Actually 2014 was the Tuks/HPC athlete’s best year. He finished seventh at the Indoor World Championships and fourth at the Commonwealth Games in Glasgow.
While Cremona is confident of qualifying for the Olympic Games in Rio he’s also realistic. ‘It’s important that I don’t become obsessed with throwing big throws. I’ve learned over the years that in shot put it’s all about being patient. When you try to force things in shot put you will certainly fail. So my focus will be on making sure that my technique is 100% correct when I am competing.
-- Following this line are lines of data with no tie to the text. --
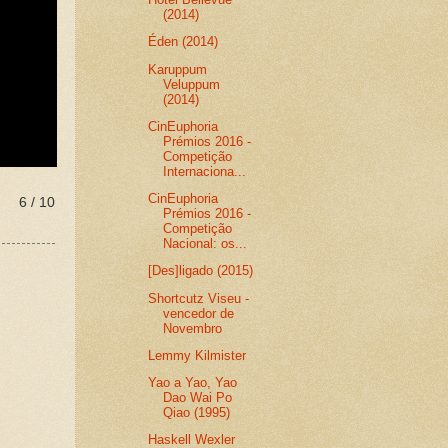
(2014)
Éden (2014)
Karuppum
Veluppum
(2014)
CinEuphoria
Prémios 2016 -
Competição
Internaciona...
CinEuphoria
6 / 10
Prémios 2016 -
Competição
Nacional: os...
[Des]ligado (2015)
Shortcutz Viseu -
vencedor de
Novembro
Lemmy Kilmister
Yao a Yao, Yao
Dao Wai Po
Qiao (1995)
Haskell Wexler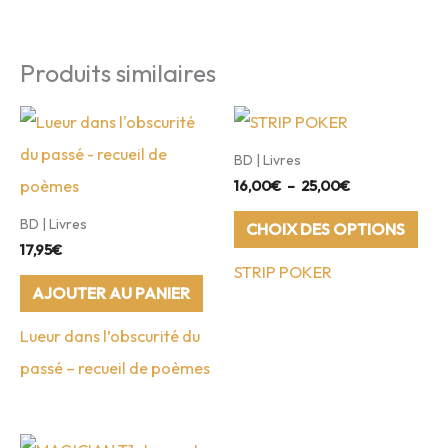
Produits similaires
BD | Livres
Plage
16,00
€
–
25,00
€
de
Ce
prix :
BD | Livres
CHOIX DES OPTIONS
16,00€
prod
17,95
€
à
STRIP POKER
25,00€
a
AJOUTER AU PANIER
plus
Lueur dans l’obscurité du
vari
passé – recueil de poèmes
Les
opt
peu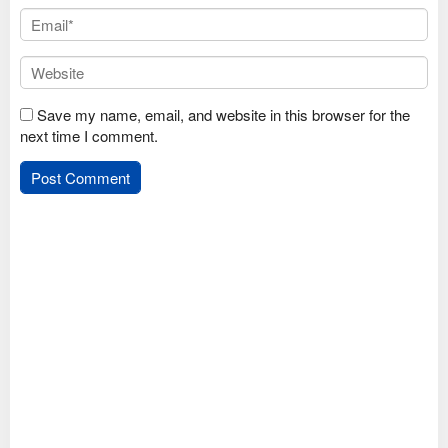
Save my name, email, and website in this browser for the
next time I comment.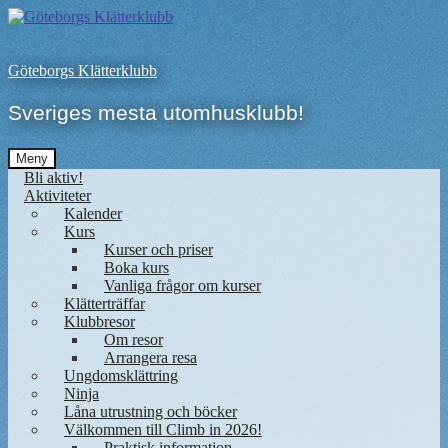
Hoppa
till
innehåll
Göteborgs Klätterklubb
Sveriges mesta utomhusklubb!
Meny
Bli aktiv!
Aktiviteter
Kalender
Kurs
Kurser och priser
Boka kurs
Vanliga frågor om kurser
Klätterträffar
Klubbresor
Om resor
Arrangera resa
Ungdomsklättring
Ninja
Låna utrustning och böcker
Välkommen till Climb in 2026!
Praktisk information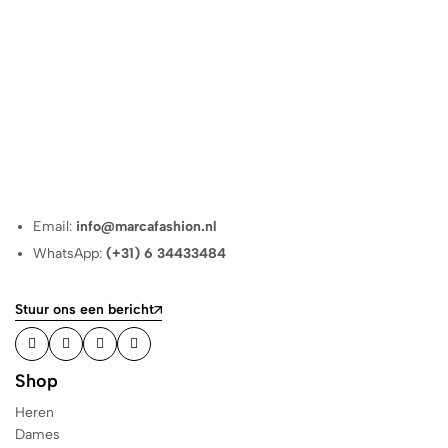
Email:
info@marcafashion.nl
WhatsApp:
(+31) 6 34433484
Stuur ons een bericht
Shop
Heren
Dames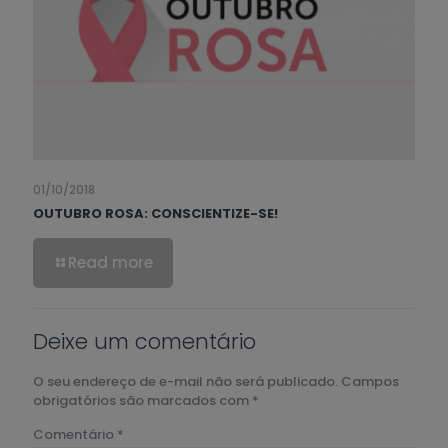
01/10/2018
OUTUBRO ROSA: CONSCIENTIZE-SE!
Read more
Deixe um comentário
O seu endereço de e-mail não será publicado.
Campos
obrigatórios são marcados com
*
Comentário
*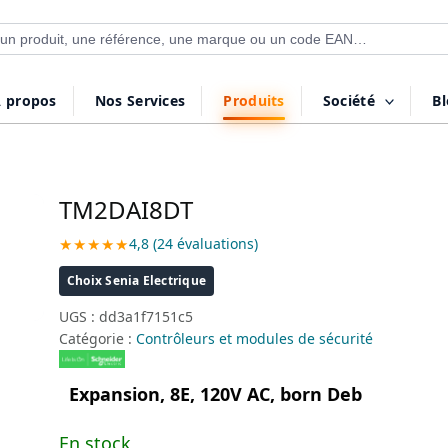
 de produits
 propos
Nos Services
Produits
Société
B
TM2DAI8DT
★★★★★
4,8 (24 évaluations)
Choix Senia Electrique
UGS :
dd3a1f7151c5
Catégorie :
Contrôleurs et modules de sécurité
Expansion, 8E, 120V AC, born Deb
En stock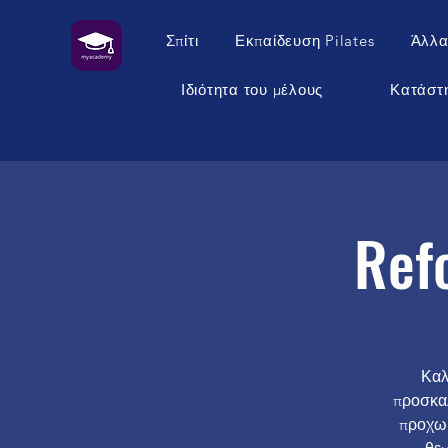
Σπίτι
Εκπαίδευση Pilates
Άλλα
Ιδιότητα του μέλους
Κατάστ
Ref
Καλ
προσκαλ
προχωρ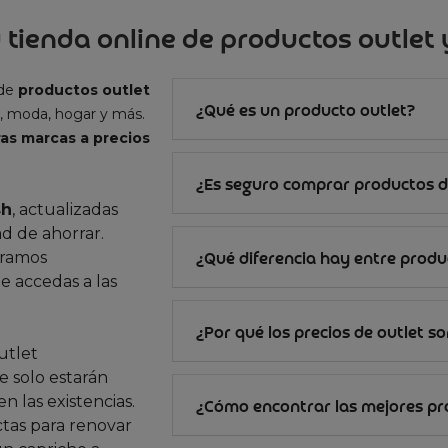
 tienda online de productos outlet y
 de
productos outlet
¿Qué es un producto outlet?
, moda, hogar y más.
as marcas a precios
¿Es seguro comprar productos d
sh
, actualizadas
d de ahorrar.
gramos
¿Qué diferencia hay entre produc
e accedas a las
¿Por qué los precios de outlet s
utlet
 solo estarán
n las existencias.
¿Cómo encontrar las mejores p
ctas para renovar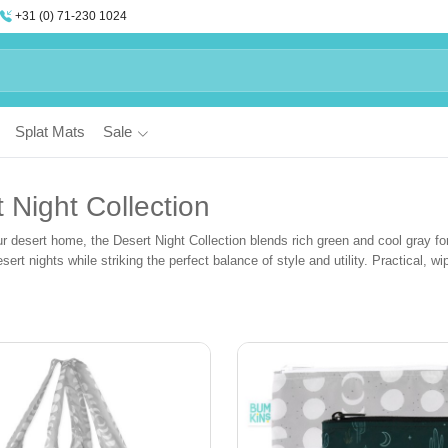
+31 (0) 71-230 1024
Splat Mats
Sale
 Night Collection
ur desert home, the Desert Night Collection blends rich green and cool gray for
ert nights while striking the perfect balance of style and utility. Practical, 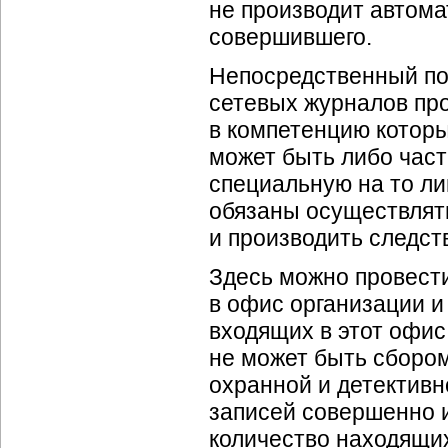
не производит автома
совершившего.
Непосредственный по
сетевых журналов про
в компетенцию которы
может быть либо част
специальную на то ли
обязаны осуществлят
и производить следст
Здесь можно провести
в офис организации 
входящих в этот офис
не может быть сборо
охранной и детективн
записей совершенно и
количество находящих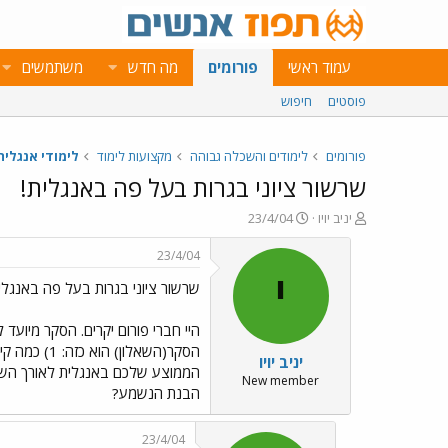
עמוד ראשי
פורומים
מה חדש
משתמשים
פוסטים
חיפוש
פורומים
לימודים והשכלה גבוהה
מקצועות לימוד
לימודי אנגלית
שרשור ציוני בגרות בעל פה באנגלית!
פ
פ
יניב יויו
23/4/04
ו
ו
ת
ר
23/4/04
ח
ס
י
שרשור ציוני בגרות בעל פה באנגלי
ה
ם
נ
ב
ו
ת
ש
א
יניב יויו
א
ר
י
New member
הבנת הנשמע?
ך
23/4/04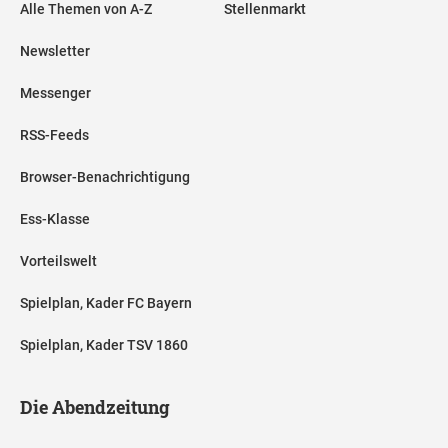
Alle Themen von A-Z
Stellenmarkt
Newsletter
Messenger
RSS-Feeds
Browser-Benachrichtigung
Ess-Klasse
Vorteilswelt
Spielplan, Kader FC Bayern
Spielplan, Kader TSV 1860
Die Abendzeitung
If I manage to do that, the big distance will happen.’
One thing is certain Cremona thrives when he is under pressure. Apart from training a good few hours every day, he also puts in long hours at the family’s cheese factory. As if this was not enough, he agreed to become involved with The Forum for Athletes South Africa (FASA) at management level.
‘FASA understands the important role played by our sport governing bodies and the enormous responsibility they carry on their shoulders. We will endeavour to work with and assist the sport governing bodies in whichever way possible to achieve our common goal: to make South African athletics more prosperous,’ explained Cremona.